Farther down the road I passed a house on the other side of the road. Chipped green paint, wooden frame, azaleas in riotous bloom all around the house in tall bushes. That's the way azalea's should grow and bloom, not trimmed into perfectly round balls, beaten into submission. They are naturally rangy, tall bushes in a variety of colors, although these were a deep fuchsia pink. It was an older house; no telling just how old, but an old frame house, the way houses were when they were built here in Florida until recent years. Now houses in this area tend to be concrete block, fancy stucco, mission style with rounded windows and archways. There is nothing wrong with those type houses; mine is a ranch stucco, but the old houses have such character. Built on concrete blocks, like feet, the air could pass through under the home and keep the house cooler in the summer, although in the winter it does nothing to keep heat in. Most were not insulated, were without central heat and air, and some even without original plumbing. They were fodder for termites, especially with the damp and moist heat we live with so much in Florida. So this house I passed was an old frame house built up on blocks, but also framed in around the bottom with what looked like wooden siding. The window frames were an odd brownish-green color that looked like it wanted to offset the chipping paint, and it really did so successfully. One framed window screen, however was slightly askew. My mind found itself wondering just what set that screen askew. Some teenager sneaking out at night, sliding open the window, lifting the screen, sneaking out into the night, clandestine meetings planned with friends; a boyfriend or girlfriend? Just for the thrill of getting away with it? Entirely possible; the window with the tilted screen faced west; if mom and dad came home from the east each day they would never see it. No yards really need mowing now, so chances are dad won't catch it while mowing. I remember seeing it askew as far back as last week, so who knows the truth of that wonky window?

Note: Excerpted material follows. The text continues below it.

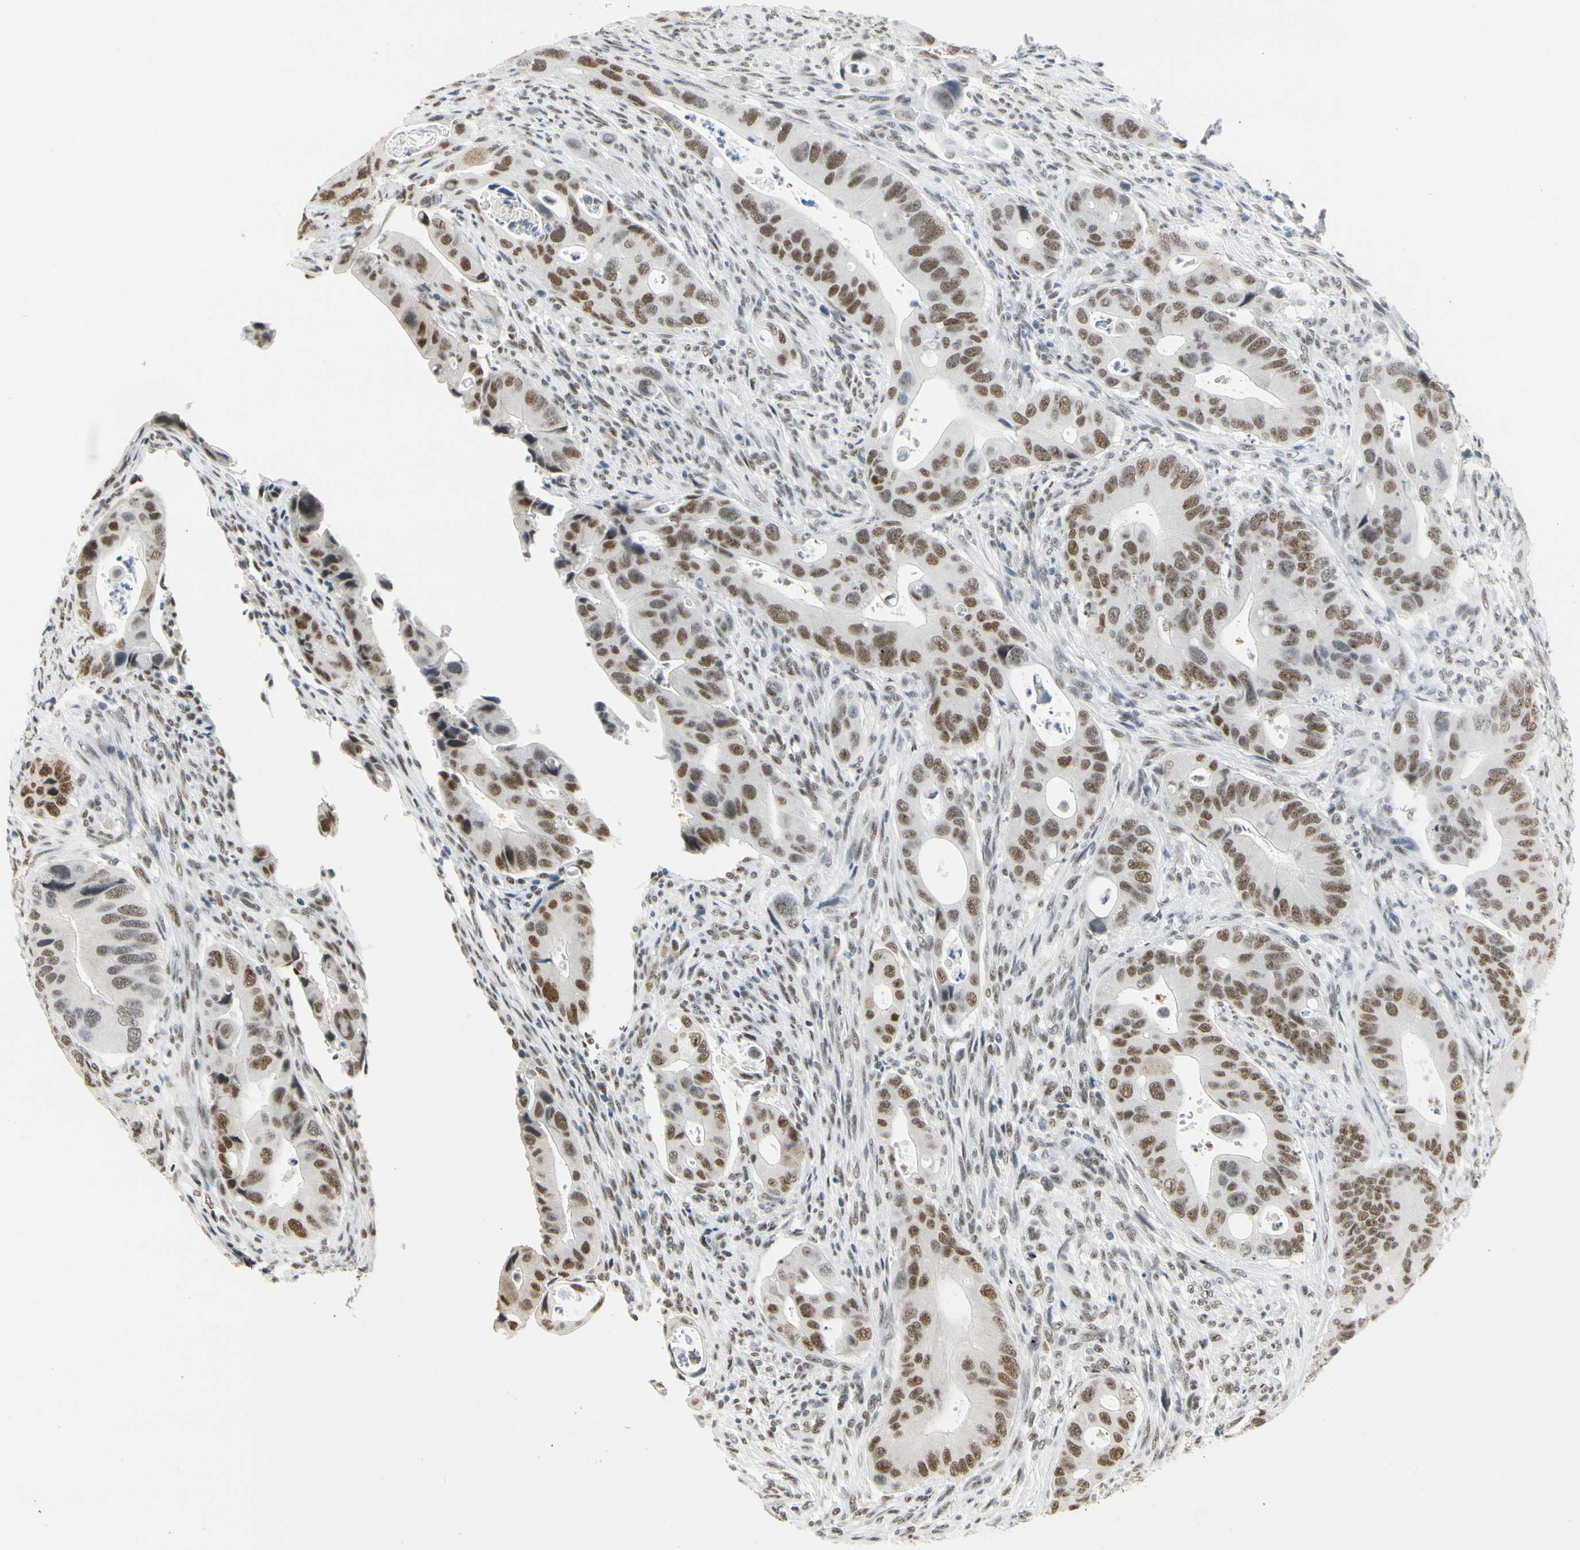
{"staining": {"intensity": "moderate", "quantity": ">75%", "location": "nuclear"}, "tissue": "colorectal cancer", "cell_type": "Tumor cells", "image_type": "cancer", "snomed": [{"axis": "morphology", "description": "Adenocarcinoma, NOS"}, {"axis": "topography", "description": "Rectum"}], "caption": "A photomicrograph showing moderate nuclear expression in about >75% of tumor cells in adenocarcinoma (colorectal), as visualized by brown immunohistochemical staining.", "gene": "ZSCAN16", "patient": {"sex": "female", "age": 57}}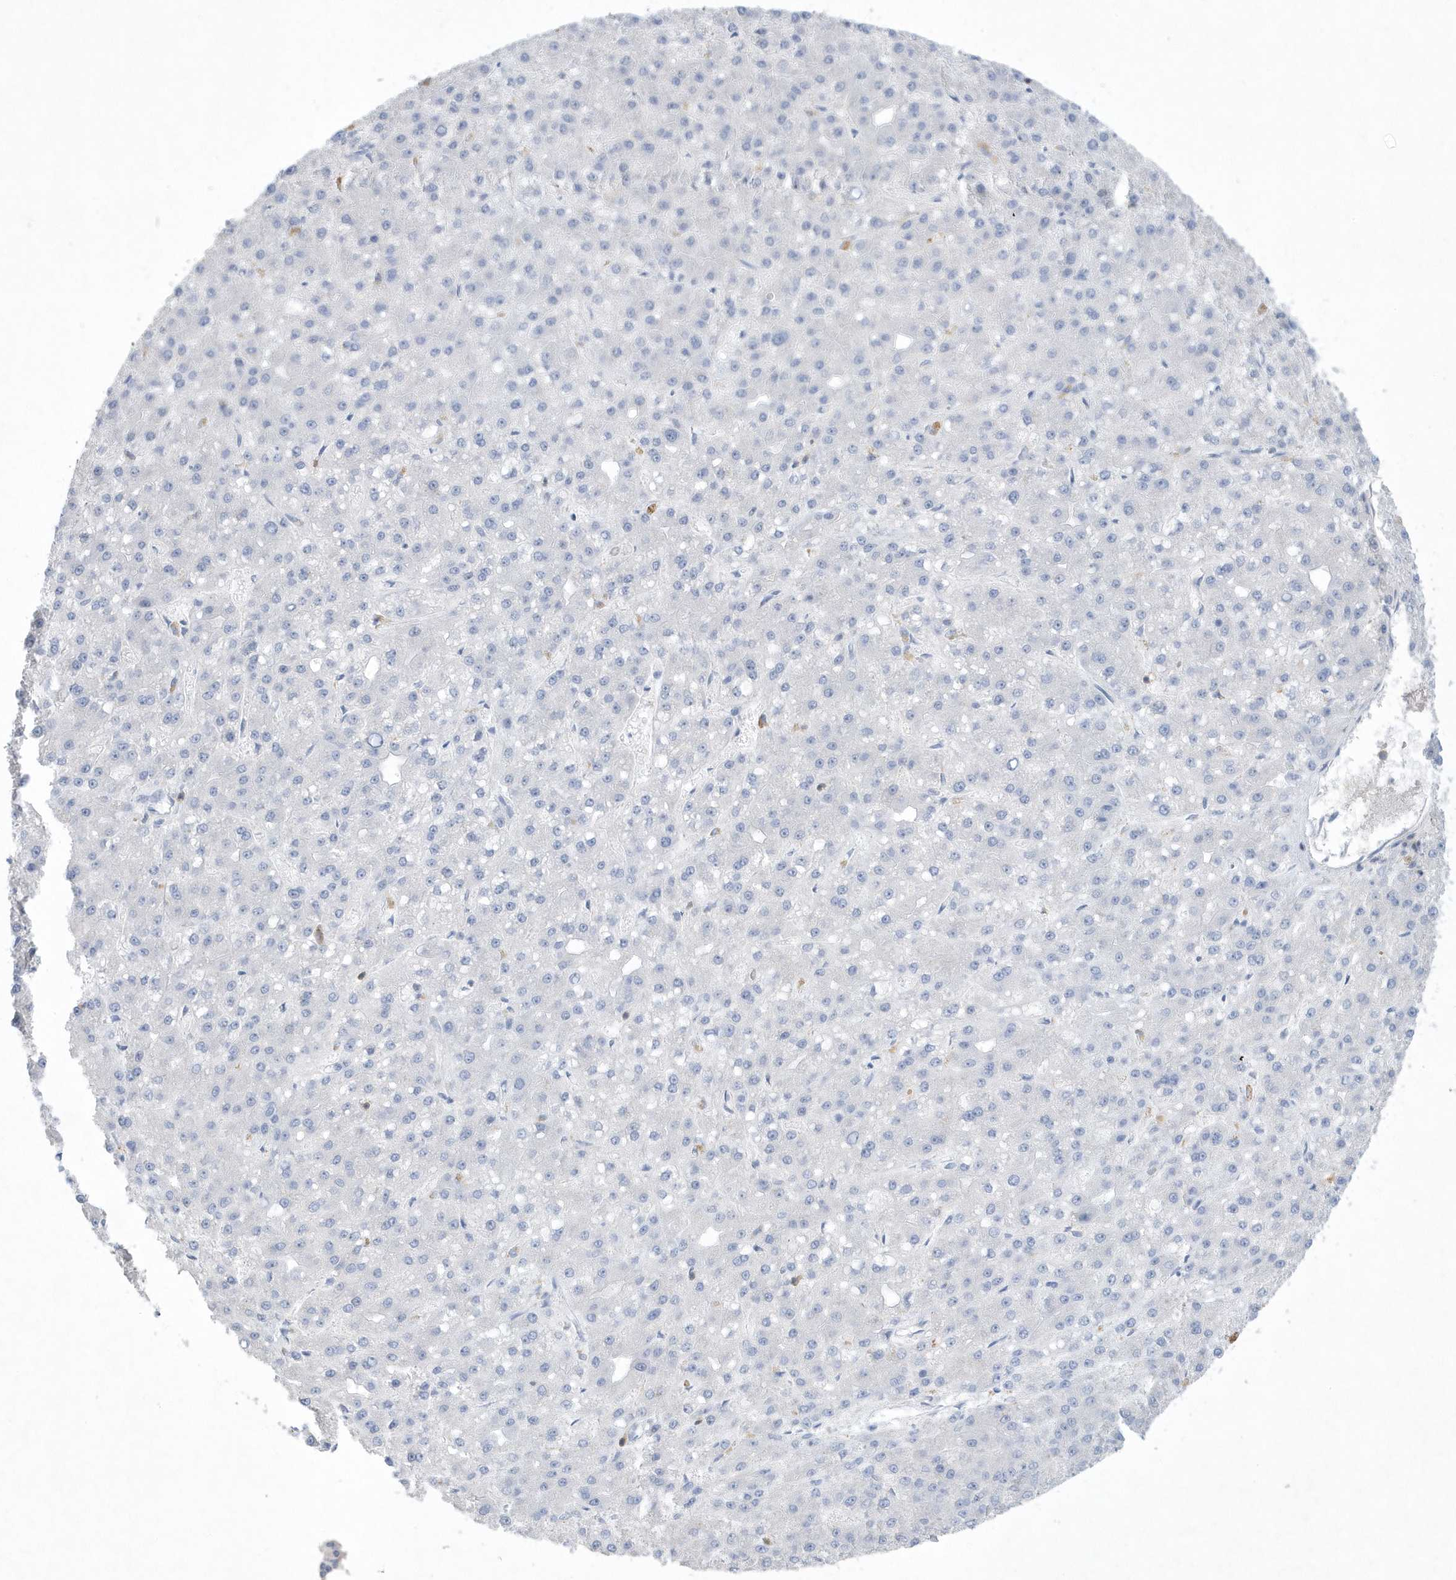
{"staining": {"intensity": "negative", "quantity": "none", "location": "none"}, "tissue": "liver cancer", "cell_type": "Tumor cells", "image_type": "cancer", "snomed": [{"axis": "morphology", "description": "Carcinoma, Hepatocellular, NOS"}, {"axis": "topography", "description": "Liver"}], "caption": "A micrograph of human liver cancer (hepatocellular carcinoma) is negative for staining in tumor cells.", "gene": "PSD4", "patient": {"sex": "male", "age": 67}}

All we have to do is watch where we travel; when driving, walking, wherever and however we get there. There are stories everywhere. We can imagine each and every detail, we can make them up ourselves; it doesn't matter the truth, really. What does matter is our curiosity, our observations, and the stories our own mind comes up with. I've always known I was a writer because of my inherent curiosity of the world around me. I've always wanted to know the lives lived in tumble-down, abandoned houses, in old barns with their roofs caving in; in the old tractor equipment left to pasture. It peaks my imagination, my curiosity, and it makes my storyteller mind come to life.